Info on Mooncake Festival
The Mid-Autumn Festival, also known as the Moon Festival or Mooncake Festival, is the second largest festival in China after the Chinese New Year, with a 3,000-year history of rulers worshipping the moon for abundant harvests.
The event occurs on the fifteenth day of the eighth lunar month according to the Chinese lunisolar calendar, which corresponds to mid-September to early October according to the Gregorian calendar. According to the Chinese, on this day, which also happens to be harvest time in the midst of Autumn, the moon is at its brightest and largest.
Lanterns are carried and displayed in a variety of sizes and shapes as symbolic beacons of prosperity and good fortune. Mooncakes, a delectable pastry filled with sweet bean or lotus seed paste, are customarily served at this event.
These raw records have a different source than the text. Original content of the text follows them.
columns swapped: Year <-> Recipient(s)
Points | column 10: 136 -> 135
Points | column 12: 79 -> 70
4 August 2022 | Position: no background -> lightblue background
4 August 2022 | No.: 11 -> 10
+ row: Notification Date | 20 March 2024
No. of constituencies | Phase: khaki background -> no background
Following a successful rice and wheat harvest, the celebration served as an opportunity to pay tribute to the moon with food offerings. The tradition of eating mooncakes and gazing at the moon, a symbol of peace and unity, continues today at outdoor gatherings of friends and families. It is customary for government offices, banks, and schools to close for an additional day during the year of a solar eclipse in order to enjoy the extended celestial celebration.
The holiday season is incomplete without the practise of carrying beautifully coloured lanterns. The availability of mass-produced plastic lanterns featuring internationally recognisable characters such as Pikachu from Pokémon, Disney characters, Naruto, Angry Birds, Ben 10, Doraemon, SpongeBob SquarePants, and Hello Kitty has resulted in a decline in handcrafted lantern production in recent years.
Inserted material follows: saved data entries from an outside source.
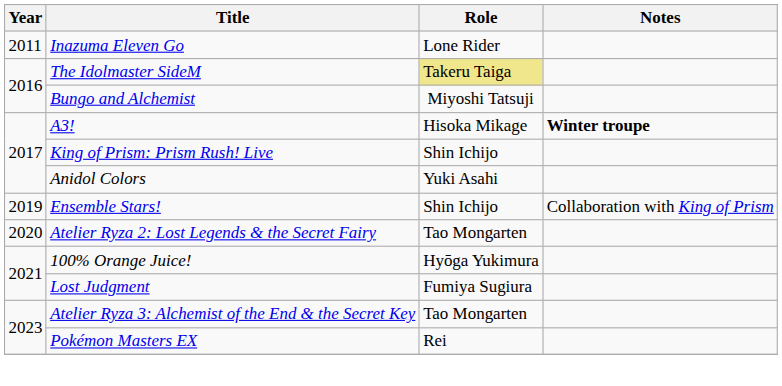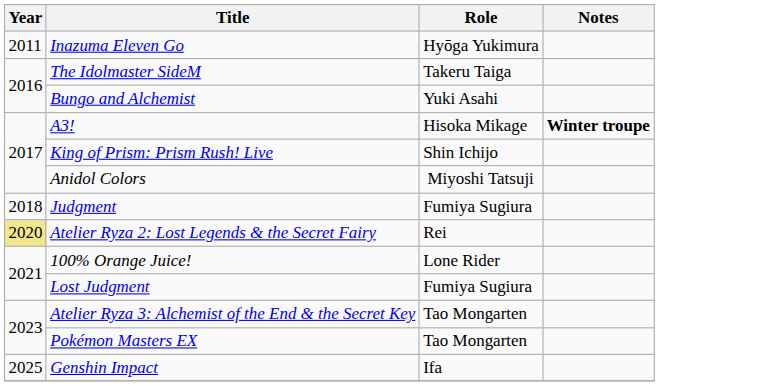Inazuma Eleven Go | Role: Lone Rider -> Hyōga Yukimura
The Idolmaster SideM | Role: khaki background -> no background
Bungo and Alchemist | Role: Miyoshi Tatsuji -> Yuki Asahi
Anidol Colors | Role: Yuki Asahi -> Miyoshi Tatsuji
+ row: 2018 | Judgment | Fumiya Sugiura
- row: 2019 | Ensemble Stars! | Shin Ichijo | Collaboration with King of Prism
Atelier Ryza 2: Lost Legends & the Secret Fairy | Year: no background -> khaki background
Atelier Ryza 2: Lost Legends & the Secret Fairy | Role: Tao Mongarten -> Rei
100% Orange Juice! | Role: Hyōga Yukimura -> Lone Rider
Pokémon Masters EX | Role: Rei -> Tao Mongarten
+ row: 2025 | Genshin Impact | Ifa
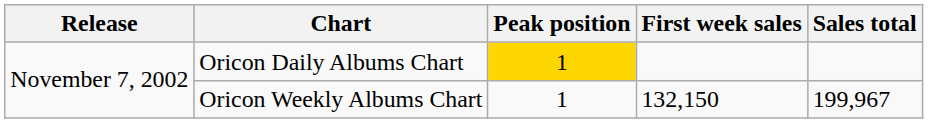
Mooncake making and sharing is a long-standing tradition at the festival. Mooncakes are another important component of the Mid-Autumn Festival. A circular shape represents completion and reunion in Chinese tradition. Sharing and eating round mooncakes with family members throughout the festival week symbolises the completeness and unity of families.
Mooncakes are traditionally produced in several parts of China on the night of the Mid-Autumn Festival. Mooncakes were split into pieces and distributed to family members by the senior household member, symbolising a family reunion. In modern times, the traditional practise of making mooncakes at home has given way to the more popular practise of giving mooncakes to family members, but the concept of familial togetherness has remained constant.
Despite the fact that the majority of mooncakes only have a few centimetres in diameter, imperial chefs crushed designs of Chang'e, cassia trees, and the Moon-Palace into the surface of mooncakes. The number thirteen represents the thirteen months of a full lunar year in China, and one tradition involves stacking thirteen mooncakes on top of one another to resemble a pagoda. The spectacle of massive mooncake production is still performed in contemporary China.